Types of Kart Racing
Go Kart racing is a versatile sport, encompassing many styles of tracks, including sprint racing, pavement and dirt oval track racing, and road racing.
Sprint racing takes place on short, purpose-built permanent or temporary road-style courses (both right and left hand turns) and are typically of short duration (eight to 20 laps). Sprint drivers are from all age groups, from 5 years to senior citizens. PSGKA conducts sprint races on its permanent 3/8-mile course at the Mountain Hi-Way race track. A typical race day program includes practice sessions, time trials and a series of two or three heats with winners determined from point totals accumulated during the day.
Sprint racing is the most popular type of kart racing with nearly 100,000 competitors in North America. Typical maximum speeds for sprint racing approach 90 m.p.h., depending on the type of engine.

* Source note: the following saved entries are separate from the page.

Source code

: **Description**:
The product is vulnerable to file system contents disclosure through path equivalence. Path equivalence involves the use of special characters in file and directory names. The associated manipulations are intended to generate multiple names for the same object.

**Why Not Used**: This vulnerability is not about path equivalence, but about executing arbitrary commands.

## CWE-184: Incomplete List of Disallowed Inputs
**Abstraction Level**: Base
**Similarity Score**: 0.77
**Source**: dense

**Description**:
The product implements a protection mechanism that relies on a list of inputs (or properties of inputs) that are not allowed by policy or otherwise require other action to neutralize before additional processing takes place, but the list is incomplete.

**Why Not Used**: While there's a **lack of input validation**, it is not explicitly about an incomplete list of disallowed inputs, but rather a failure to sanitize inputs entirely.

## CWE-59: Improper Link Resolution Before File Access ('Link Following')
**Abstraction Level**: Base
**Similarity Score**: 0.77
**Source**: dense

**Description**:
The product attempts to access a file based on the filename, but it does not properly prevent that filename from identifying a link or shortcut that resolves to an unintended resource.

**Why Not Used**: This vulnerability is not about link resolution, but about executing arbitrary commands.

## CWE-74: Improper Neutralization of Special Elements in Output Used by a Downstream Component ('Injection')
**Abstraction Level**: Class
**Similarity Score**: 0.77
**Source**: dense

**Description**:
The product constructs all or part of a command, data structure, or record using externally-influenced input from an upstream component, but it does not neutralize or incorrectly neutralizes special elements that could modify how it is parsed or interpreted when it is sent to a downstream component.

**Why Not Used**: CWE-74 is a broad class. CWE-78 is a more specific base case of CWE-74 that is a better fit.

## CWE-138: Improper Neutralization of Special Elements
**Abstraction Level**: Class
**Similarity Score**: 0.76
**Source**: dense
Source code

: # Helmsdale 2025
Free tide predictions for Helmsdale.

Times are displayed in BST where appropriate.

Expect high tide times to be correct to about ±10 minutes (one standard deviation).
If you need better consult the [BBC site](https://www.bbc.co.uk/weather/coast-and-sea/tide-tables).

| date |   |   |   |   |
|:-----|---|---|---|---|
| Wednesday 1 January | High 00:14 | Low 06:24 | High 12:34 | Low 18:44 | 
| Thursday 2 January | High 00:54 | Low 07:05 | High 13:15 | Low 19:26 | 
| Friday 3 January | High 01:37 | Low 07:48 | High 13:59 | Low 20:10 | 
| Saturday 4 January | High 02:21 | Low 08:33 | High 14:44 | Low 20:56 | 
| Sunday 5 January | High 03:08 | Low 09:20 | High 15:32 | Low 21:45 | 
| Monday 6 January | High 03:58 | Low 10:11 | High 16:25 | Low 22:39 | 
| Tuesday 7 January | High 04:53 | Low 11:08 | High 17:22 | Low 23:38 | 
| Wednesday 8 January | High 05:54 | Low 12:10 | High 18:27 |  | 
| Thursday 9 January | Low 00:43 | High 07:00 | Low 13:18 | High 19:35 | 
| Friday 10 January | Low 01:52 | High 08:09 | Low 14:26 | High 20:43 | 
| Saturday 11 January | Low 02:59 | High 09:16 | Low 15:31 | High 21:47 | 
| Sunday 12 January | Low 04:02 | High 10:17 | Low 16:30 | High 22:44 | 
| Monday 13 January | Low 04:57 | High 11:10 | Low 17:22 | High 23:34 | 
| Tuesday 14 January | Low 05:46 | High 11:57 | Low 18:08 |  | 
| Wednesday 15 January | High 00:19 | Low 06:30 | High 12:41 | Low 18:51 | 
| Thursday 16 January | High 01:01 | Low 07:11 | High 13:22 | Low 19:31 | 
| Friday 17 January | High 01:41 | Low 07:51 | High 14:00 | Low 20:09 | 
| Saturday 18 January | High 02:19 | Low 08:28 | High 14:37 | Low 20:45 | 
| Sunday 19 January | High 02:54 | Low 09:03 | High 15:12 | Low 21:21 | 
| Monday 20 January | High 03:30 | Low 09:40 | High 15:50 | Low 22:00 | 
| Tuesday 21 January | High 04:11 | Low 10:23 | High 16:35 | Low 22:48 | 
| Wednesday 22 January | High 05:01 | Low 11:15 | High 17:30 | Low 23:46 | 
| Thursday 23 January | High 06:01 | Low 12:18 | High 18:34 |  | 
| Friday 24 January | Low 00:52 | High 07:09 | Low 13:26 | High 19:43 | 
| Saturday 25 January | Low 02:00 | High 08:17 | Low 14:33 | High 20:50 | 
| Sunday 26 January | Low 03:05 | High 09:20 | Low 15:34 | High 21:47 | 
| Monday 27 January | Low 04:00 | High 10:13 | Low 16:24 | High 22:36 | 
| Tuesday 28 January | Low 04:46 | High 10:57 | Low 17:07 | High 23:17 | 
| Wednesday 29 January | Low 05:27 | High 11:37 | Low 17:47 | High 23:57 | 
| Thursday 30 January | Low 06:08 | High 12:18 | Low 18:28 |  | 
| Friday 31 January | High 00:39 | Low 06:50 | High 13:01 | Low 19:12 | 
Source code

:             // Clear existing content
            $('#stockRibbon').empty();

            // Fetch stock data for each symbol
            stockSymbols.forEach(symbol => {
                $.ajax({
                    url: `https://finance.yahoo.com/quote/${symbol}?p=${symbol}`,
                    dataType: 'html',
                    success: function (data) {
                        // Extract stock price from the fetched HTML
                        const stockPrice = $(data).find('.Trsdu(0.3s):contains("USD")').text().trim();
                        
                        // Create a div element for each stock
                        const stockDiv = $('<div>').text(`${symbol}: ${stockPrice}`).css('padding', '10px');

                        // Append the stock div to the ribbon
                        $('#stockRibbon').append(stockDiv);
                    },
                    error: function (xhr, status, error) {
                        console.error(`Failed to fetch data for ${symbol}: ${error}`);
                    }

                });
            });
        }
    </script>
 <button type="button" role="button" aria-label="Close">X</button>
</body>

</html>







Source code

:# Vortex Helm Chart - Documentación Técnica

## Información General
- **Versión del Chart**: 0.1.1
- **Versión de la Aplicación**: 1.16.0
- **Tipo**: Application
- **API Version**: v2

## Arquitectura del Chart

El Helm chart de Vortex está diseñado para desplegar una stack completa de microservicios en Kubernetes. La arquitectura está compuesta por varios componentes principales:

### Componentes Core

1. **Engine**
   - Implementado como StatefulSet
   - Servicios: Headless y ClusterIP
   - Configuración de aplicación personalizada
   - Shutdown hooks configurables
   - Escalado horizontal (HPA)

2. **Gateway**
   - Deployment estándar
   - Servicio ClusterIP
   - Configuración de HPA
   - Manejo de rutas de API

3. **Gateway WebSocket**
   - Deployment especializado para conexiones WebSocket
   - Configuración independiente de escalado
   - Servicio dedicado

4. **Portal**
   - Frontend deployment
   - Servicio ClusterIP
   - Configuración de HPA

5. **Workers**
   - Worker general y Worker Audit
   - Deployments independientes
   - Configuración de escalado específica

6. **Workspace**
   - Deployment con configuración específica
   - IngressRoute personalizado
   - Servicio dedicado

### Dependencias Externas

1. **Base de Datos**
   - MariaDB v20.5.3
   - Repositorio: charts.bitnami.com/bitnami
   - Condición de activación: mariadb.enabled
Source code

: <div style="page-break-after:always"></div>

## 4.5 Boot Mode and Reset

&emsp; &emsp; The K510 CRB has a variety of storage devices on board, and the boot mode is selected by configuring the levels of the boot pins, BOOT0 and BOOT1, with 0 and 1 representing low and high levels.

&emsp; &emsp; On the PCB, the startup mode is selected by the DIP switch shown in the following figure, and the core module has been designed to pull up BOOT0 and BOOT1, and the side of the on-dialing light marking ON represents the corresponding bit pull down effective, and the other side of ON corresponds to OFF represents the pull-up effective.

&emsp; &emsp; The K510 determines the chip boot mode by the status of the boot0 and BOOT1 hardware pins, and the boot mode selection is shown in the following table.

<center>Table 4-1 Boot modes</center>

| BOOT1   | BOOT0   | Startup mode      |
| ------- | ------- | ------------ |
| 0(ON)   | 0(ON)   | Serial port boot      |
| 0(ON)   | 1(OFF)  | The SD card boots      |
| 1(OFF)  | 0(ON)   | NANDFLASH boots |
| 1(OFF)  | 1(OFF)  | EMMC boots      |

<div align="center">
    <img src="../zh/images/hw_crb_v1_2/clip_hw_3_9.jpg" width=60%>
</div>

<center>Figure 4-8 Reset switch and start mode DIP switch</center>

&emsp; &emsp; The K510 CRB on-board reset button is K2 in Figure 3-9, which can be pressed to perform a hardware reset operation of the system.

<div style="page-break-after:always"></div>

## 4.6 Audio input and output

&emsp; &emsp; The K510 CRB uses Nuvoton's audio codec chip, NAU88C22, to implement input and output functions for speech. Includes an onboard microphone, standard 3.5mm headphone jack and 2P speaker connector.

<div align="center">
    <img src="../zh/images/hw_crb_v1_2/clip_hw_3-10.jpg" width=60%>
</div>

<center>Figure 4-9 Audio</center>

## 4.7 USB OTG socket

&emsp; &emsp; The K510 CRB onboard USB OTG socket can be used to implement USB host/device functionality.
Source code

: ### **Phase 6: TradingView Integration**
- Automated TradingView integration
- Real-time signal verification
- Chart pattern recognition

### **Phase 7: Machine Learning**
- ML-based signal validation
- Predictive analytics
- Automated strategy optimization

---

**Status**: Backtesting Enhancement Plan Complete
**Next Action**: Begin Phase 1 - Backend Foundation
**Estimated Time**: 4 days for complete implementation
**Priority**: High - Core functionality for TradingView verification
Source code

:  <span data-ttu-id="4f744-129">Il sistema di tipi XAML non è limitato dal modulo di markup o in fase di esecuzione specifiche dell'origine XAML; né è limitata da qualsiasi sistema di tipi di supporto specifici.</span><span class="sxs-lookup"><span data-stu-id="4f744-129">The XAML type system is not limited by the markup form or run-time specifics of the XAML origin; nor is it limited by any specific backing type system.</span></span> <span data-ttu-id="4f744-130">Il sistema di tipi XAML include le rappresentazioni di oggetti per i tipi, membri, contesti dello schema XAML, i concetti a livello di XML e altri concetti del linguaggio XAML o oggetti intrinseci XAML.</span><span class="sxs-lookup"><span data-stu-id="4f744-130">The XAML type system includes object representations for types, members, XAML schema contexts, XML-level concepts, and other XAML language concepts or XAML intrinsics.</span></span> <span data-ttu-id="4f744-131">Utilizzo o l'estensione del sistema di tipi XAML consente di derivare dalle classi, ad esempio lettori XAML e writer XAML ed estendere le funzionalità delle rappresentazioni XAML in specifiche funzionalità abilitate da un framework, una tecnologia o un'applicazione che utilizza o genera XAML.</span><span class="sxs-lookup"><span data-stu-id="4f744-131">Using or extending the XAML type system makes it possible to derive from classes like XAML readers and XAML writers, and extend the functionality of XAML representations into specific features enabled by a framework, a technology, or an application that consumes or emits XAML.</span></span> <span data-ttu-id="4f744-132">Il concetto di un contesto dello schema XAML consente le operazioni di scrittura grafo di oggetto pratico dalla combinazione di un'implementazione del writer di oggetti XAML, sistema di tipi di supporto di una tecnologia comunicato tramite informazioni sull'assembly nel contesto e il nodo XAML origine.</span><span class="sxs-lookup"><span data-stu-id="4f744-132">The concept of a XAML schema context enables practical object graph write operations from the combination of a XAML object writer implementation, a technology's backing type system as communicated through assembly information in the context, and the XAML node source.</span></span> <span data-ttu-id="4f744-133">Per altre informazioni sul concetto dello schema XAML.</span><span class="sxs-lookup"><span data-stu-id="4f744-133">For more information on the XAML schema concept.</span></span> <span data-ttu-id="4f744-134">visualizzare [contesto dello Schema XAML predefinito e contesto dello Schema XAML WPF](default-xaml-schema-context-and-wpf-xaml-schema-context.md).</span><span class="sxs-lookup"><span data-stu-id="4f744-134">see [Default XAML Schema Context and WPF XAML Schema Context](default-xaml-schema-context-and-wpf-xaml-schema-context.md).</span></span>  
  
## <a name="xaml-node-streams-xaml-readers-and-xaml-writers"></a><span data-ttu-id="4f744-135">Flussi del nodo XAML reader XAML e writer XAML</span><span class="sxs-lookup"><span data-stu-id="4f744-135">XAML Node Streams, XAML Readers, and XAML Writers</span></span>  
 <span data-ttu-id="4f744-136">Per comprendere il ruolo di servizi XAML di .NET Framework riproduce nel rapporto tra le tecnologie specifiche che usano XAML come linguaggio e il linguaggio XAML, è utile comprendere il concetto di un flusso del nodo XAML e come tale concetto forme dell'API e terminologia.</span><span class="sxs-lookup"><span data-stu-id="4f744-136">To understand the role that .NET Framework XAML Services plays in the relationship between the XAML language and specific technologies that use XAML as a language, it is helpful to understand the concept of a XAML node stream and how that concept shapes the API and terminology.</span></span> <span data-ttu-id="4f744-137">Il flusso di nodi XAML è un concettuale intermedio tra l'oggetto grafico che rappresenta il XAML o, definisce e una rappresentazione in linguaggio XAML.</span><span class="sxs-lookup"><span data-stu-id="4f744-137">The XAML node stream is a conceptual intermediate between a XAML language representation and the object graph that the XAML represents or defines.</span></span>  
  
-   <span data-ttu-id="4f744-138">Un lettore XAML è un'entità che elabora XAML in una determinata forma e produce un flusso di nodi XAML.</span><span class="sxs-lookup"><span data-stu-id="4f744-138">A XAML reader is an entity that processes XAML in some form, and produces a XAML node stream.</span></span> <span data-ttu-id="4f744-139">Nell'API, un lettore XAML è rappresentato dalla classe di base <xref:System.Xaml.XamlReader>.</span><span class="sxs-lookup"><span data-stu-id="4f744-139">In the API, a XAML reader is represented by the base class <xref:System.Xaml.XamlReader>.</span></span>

Oval Track Racing (Speedway)
Oval track kart racing takes place on traditional “big car” speedways or purpose-built kart racing ovals, and includes drivers five years and older. Surfaces include dirt (or clay) and pavement. Oval tracks can be temporarily constructed inside of buildings such as arenas and exhibition halls, and therefore are popular in the winter. While sprint-style race chassis are popular in oval track kart racing, many manufacturers now build karts with chassis offsets specifically for “left turn only” (LTO) applications.
Special body work, including wedges (pictured above) are also used. Typically, a jackshaft gear set up is used for shorter tracks, while engines are similar to those used in sprint racing. There is also a class for dual-engine karts at many tracks. Cascade Karting Association promotes races in Western Washington under IKF rules. It is not uncommon for sprint racers to convert their karts to race oval type tracks.
Road racing takes place on large tracks, such as Pacific Raceways or Portland International Raceway, and are typically timed events similar to sports car races. Drivers range in age from 12 years to senior citizens. Speeds for road racing often exceed 100 mph. Both sprint type chassis (known as “sit ups”) and lay down chassis are used in road racing.
Many classes of racing karts seen at road races are unique to that type of racing, including super karts. While tracks include dedicated sports car tracks, they also can be temporarily constructed on airport runways. Road racing events may be support events to larger car races.